» **Exercise tasks**:
[1] Copy the stretch of the author Q&A from "Are there any" through "away by themselves." word for word.
[2] According to the author Q&A, what four things does Mental Traps contain none of? List them all.

» **Excerpt provided**:
***

Author Q&A
You’ve previously published books on philosophy and psychology aimed at an academic readership. Can you tell us why you decided to write for the general public?
I didn’t start with a decision to write for the general public. I decided to write about certain ideas that I had developed about the mind. Having made that decision, I discovered that the friends and relatives who were shown excerpts of the work in progress found these ideas as interesting and as useful as I did. All I had to do to make the book widely accessible was to avoid using professional jargon.
In some ways, writing for non-specialists has resulted in a more authentic work – it’s enabled me to give free rein to literary values that I’ve always had to compromise in my academic writing. I’ve allowed myself to speak in my own voice, express a range of attitudes from the ironic to the reverential, and dispense with ugly footnotes!
What inspired you to write about this topic? Is there a story about the writing of Mental Traps that begs to be told?
The content of the book is based on my engagement with Buddhist literature, as well as with living teachers. To sum up its message in a single phrase: Buddhism teaches that we should perform all of our acts mindfully. In the course of attempting to live by this precept, I noticed that lapses from mindfulness fall into recurring and readily identifiable types. These types of unmindfulness are the mental traps. Having tags available for the identification of mental traps made it much easier to catch myself when I fell into one. It also enabled me to see more clearly how these modes of thinking and acting depleted my energy without giving me anything in return.
What is your favourite aspect of this book, and why?
Despite the Buddhist origin of its guiding ideas, the book makes no use of Asian or New Age terminology–it’s cast entirely in the language of everyday life in the West. It’s also as clear a presentation of its topic as a card-carrying philosopher can make it. Mental Traps contains no appeal to exotic or facile solutions to life’s problems, no hand-waving, no deliberate mystification, no empty promises. The first chapter tells you what you’re going to get, and the remaining chapters give it to you.
As far as I know, Mental Traps is the only book ever written from the first-person plural point of view. I made this stylistic choice to emphasize the fact that I don’t aspire to be anybody’s guru or therapist. If I did, I would write about their mental traps, and my book would consist mainly of case histories of spiritual or clinical successes (“Joan R., a 37-year-old manager of a fast-foods franchise, suffered from chronic amplification since the age of 12 …”) But I learned about mental traps by self-observation – I’m the guy with the problems. What I learned from these introspective exercises has greatly improved the quality of my life. Maybe it’ll do the same for you. Maybe it won’t. We – you and I and Joan R. – are all on a voyage of discovery together, and nobody is captain.
Are there any tips you would give a book club to better navigate their discussion of Mental Traps?
Don’t be in too much of a rush to get rid of mental traps. Enjoy the game of learning to identify them in the activities of daily life. This descriptive knowledge is already an increment of wisdom. And when you see the traps with total clarity, they fall away by themselves.
What question are you never asked about your work but wish you were?
If I could think of a question that I want to be asked, I wouldn’t wait to be asked–I would raise the question and supply my answer in the book itself.

***

» **Input data**:

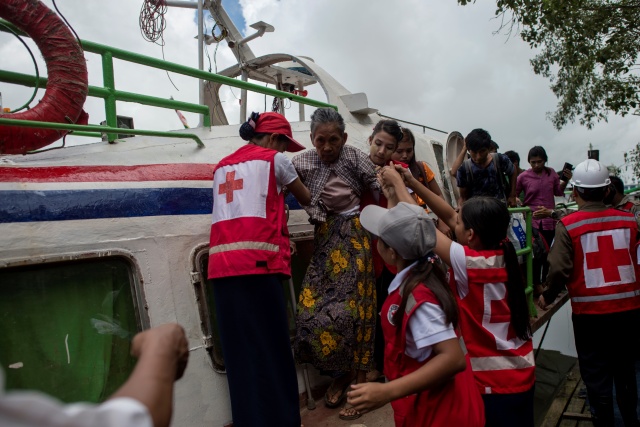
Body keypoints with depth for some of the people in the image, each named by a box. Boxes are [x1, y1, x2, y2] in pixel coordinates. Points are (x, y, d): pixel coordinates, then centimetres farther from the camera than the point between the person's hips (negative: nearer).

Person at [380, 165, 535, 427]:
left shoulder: (469, 262, -26)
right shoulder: (501, 250, -5)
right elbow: (449, 216, 1)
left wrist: (397, 183, -7)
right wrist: (412, 183, 2)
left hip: (496, 380, -7)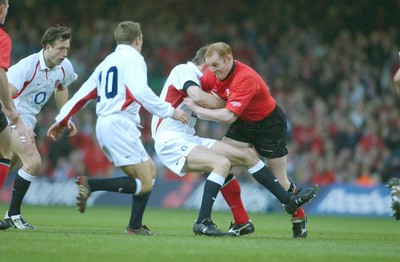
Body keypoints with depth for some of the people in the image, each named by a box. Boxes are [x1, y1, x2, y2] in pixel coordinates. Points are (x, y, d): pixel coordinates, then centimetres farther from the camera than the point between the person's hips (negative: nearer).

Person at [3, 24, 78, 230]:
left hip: (27, 119, 8)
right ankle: (13, 214, -11)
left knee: (7, 166, 14)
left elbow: (61, 88, 21)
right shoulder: (28, 66, -25)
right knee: (33, 162, -20)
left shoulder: (64, 67, -3)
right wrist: (20, 126, -36)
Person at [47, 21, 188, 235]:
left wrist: (61, 121, 27)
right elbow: (140, 92, -18)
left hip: (104, 125, 9)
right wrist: (170, 111, -14)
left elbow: (83, 94, 21)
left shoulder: (107, 62, 21)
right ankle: (90, 185, -20)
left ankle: (135, 226, 8)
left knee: (150, 170, 15)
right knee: (144, 184, -10)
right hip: (119, 125, -9)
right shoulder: (132, 58, -3)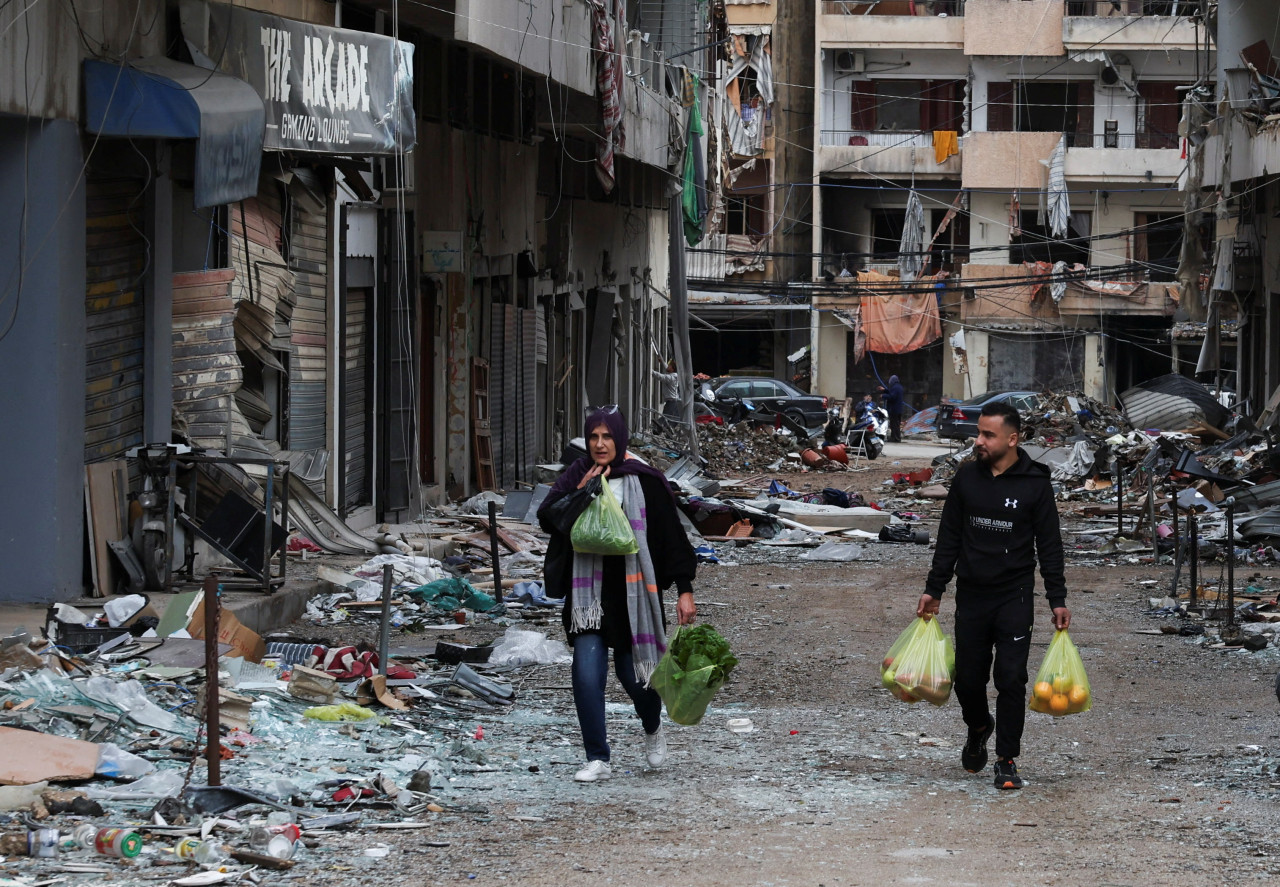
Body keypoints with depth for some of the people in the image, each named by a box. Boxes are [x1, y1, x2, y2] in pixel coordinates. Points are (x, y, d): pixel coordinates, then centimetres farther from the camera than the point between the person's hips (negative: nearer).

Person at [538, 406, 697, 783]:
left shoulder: (645, 482, -4)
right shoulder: (576, 477, 4)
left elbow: (672, 536, -3)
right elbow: (547, 518, -7)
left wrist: (685, 590, -6)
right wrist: (581, 491, -16)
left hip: (633, 592, -2)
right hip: (589, 592, 2)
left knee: (634, 674, 4)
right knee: (587, 677, -10)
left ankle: (653, 729, 38)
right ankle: (597, 760, 0)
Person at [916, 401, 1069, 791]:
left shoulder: (1035, 484, -4)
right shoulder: (966, 477, 4)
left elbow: (1049, 546, 0)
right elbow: (949, 538, 11)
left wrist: (1058, 600, -4)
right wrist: (933, 590, 9)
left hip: (1015, 597, -3)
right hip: (970, 596, 3)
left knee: (1011, 678, -8)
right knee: (968, 679, 7)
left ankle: (1007, 760, 2)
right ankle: (978, 729, 38)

***

» **Expected results**:
[1]
Are there any tips you would give a book club to better navigate their discussion of Mental Traps?
Don’t be in too much of a rush to get rid of mental traps. Enjoy the game of learning to identify them in the activities of daily life. This descriptive knowledge is already an increment of wisdom. And when you see the traps with total clarity, they fall away by themselves.

[2]
- An appeal to exotic or facile solutions to life's problems
- Hand-waving
- Deliberate mystification
- Empty promises